* **STORED DATA**

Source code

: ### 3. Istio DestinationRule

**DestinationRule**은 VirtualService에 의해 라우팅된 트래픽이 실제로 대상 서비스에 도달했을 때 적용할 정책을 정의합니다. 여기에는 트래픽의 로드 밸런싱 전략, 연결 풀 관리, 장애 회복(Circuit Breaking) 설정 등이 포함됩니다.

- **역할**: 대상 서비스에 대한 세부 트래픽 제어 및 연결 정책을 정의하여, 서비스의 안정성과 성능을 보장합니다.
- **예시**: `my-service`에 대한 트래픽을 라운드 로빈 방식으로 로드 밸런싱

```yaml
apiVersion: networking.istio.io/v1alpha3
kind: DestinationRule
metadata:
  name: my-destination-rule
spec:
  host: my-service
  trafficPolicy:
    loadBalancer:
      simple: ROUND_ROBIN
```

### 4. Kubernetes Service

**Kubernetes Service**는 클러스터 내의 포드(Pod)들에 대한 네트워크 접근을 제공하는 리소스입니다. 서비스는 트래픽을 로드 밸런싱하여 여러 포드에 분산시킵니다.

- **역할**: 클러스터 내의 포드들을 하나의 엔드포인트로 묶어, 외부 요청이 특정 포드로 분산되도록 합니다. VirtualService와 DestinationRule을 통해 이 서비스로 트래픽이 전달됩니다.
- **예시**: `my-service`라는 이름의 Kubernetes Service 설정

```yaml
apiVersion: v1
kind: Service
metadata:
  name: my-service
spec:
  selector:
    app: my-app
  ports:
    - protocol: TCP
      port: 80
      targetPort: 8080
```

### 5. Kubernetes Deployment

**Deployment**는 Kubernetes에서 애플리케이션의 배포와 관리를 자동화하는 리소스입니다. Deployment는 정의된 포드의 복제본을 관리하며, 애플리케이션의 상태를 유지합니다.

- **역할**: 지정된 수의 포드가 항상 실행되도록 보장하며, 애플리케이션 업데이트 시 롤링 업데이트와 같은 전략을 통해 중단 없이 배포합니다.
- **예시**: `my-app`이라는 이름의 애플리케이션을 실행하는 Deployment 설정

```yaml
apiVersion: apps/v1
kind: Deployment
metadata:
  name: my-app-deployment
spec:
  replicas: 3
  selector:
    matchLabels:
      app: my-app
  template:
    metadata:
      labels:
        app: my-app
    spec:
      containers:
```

* **PROBLEM STATEMENT**
All lines above containing the string "트래픽이" are to be collected.

* **ANSWER**
**DestinationRule**은 VirtualService에 의해 라우팅된 트래픽이 실제로 대상 서비스에 도달했을 때 적용할 정책을 정의합니다. 여기에는 트래픽의 로드 밸런싱 전략, 연결 풀 관리, 장애 회복(Circuit Breaking) 설정 등이 포함됩니다.
- **역할**: 클러스터 내의 포드들을 하나의 엔드포인트로 묶어, 외부 요청이 특정 포드로 분산되도록 합니다. VirtualService와 DestinationRule을 통해 이 서비스로 트래픽이 전달됩니다.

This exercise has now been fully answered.